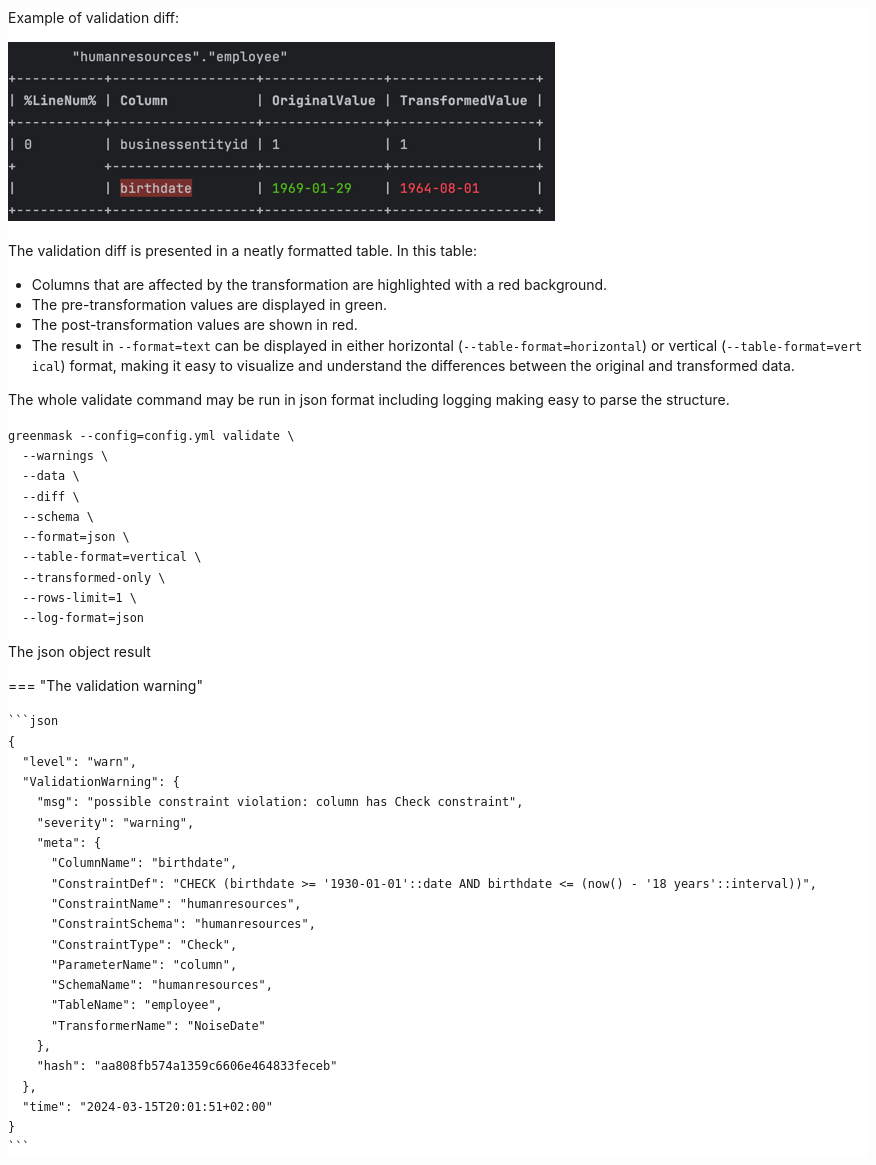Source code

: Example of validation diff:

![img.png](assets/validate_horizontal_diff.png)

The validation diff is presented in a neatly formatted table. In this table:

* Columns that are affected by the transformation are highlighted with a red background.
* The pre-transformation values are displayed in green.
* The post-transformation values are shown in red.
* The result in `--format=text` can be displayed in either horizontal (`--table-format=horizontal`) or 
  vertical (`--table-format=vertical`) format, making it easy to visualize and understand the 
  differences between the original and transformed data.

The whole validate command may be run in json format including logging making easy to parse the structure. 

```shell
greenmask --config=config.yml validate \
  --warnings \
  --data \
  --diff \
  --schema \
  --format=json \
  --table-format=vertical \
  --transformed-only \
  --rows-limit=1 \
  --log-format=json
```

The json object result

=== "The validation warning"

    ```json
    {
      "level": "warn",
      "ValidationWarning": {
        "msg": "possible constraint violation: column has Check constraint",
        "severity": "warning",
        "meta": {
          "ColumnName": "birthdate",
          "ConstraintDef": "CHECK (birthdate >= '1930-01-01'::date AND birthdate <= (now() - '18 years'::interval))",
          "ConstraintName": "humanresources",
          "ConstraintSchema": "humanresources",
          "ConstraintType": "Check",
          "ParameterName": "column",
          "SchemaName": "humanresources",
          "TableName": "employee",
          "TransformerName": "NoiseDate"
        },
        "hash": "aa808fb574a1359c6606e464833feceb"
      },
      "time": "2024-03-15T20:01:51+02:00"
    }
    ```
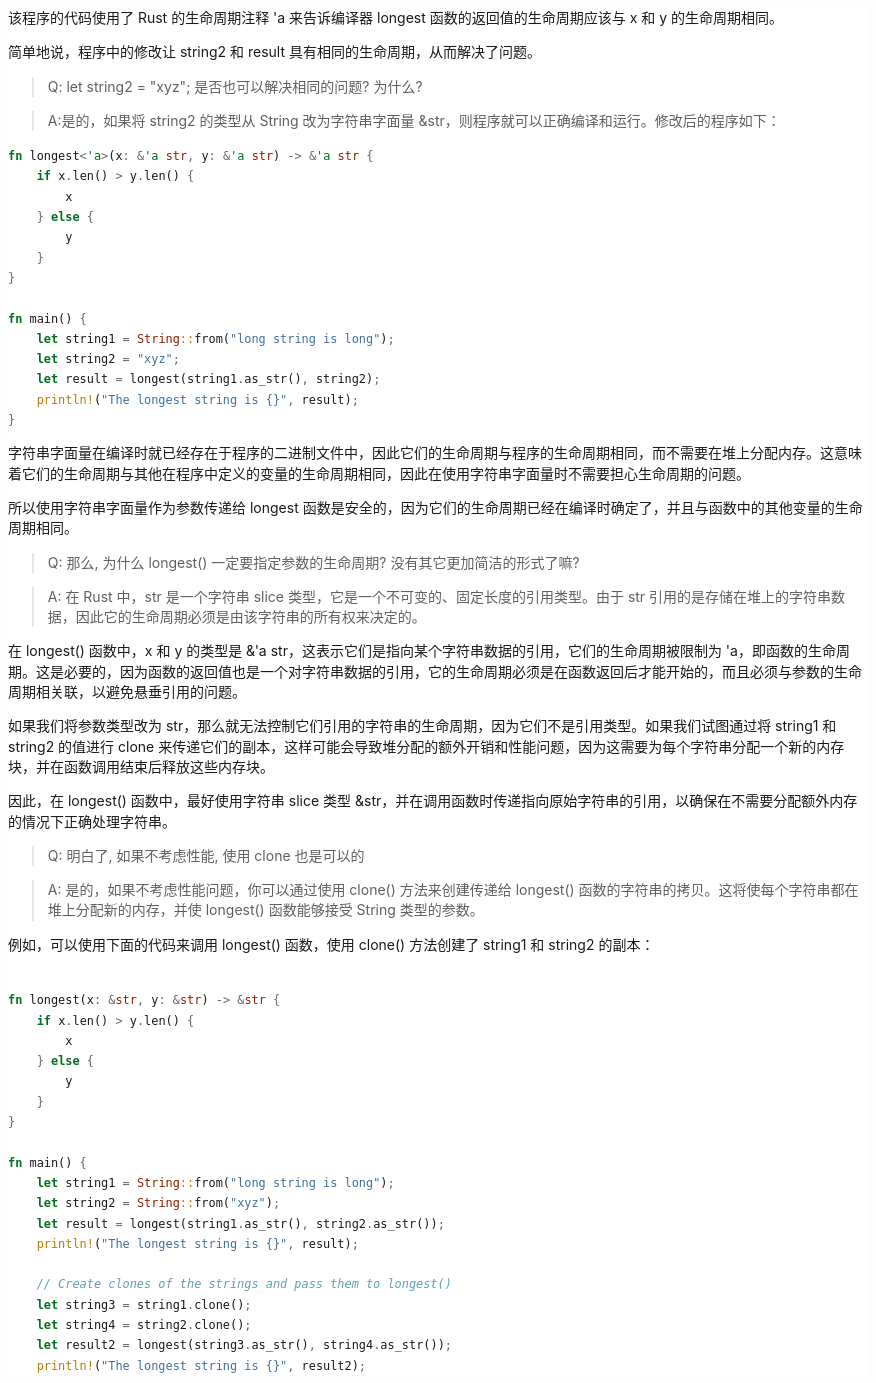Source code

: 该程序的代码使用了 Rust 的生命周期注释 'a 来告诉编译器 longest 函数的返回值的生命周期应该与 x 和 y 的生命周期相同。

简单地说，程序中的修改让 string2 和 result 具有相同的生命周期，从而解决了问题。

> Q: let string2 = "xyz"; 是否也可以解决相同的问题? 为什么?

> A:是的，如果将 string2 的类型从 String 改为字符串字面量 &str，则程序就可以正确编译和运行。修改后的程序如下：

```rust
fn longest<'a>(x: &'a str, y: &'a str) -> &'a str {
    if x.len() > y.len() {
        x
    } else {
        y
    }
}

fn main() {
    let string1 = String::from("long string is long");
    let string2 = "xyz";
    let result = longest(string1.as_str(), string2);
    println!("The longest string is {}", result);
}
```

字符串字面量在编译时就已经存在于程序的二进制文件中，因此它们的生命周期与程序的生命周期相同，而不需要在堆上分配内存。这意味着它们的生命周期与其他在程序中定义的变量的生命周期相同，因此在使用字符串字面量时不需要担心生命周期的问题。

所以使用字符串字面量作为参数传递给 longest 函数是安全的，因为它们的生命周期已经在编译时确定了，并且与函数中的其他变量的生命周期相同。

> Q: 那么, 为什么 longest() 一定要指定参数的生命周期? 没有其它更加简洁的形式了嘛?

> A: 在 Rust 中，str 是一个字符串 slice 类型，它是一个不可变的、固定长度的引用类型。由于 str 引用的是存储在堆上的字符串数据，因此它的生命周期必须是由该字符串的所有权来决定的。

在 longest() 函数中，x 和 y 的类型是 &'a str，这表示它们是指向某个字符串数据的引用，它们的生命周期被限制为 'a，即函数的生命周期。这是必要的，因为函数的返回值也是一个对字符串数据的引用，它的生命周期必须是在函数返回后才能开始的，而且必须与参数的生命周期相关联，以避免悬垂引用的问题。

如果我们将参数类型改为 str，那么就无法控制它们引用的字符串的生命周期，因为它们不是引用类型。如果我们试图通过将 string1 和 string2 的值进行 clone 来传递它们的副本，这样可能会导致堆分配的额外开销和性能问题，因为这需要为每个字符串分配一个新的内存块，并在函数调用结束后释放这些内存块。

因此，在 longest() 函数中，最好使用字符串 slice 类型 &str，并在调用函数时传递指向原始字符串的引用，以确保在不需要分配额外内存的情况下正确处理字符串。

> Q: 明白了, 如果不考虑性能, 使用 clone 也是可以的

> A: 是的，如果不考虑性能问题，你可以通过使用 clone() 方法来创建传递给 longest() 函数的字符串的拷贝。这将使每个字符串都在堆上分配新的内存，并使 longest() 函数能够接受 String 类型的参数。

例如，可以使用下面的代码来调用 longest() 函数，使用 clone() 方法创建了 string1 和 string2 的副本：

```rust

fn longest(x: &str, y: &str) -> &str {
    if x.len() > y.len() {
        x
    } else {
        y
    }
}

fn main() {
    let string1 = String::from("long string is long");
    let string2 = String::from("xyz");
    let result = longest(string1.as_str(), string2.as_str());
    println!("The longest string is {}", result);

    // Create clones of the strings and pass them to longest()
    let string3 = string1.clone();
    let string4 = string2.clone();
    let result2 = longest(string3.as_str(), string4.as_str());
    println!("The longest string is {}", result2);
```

---

**TASK DETAILS**.
Scan the lines above for "data", then copy every one that has it.

**ANSWER BOX**.
  differences between the original and transformed data.
  --data \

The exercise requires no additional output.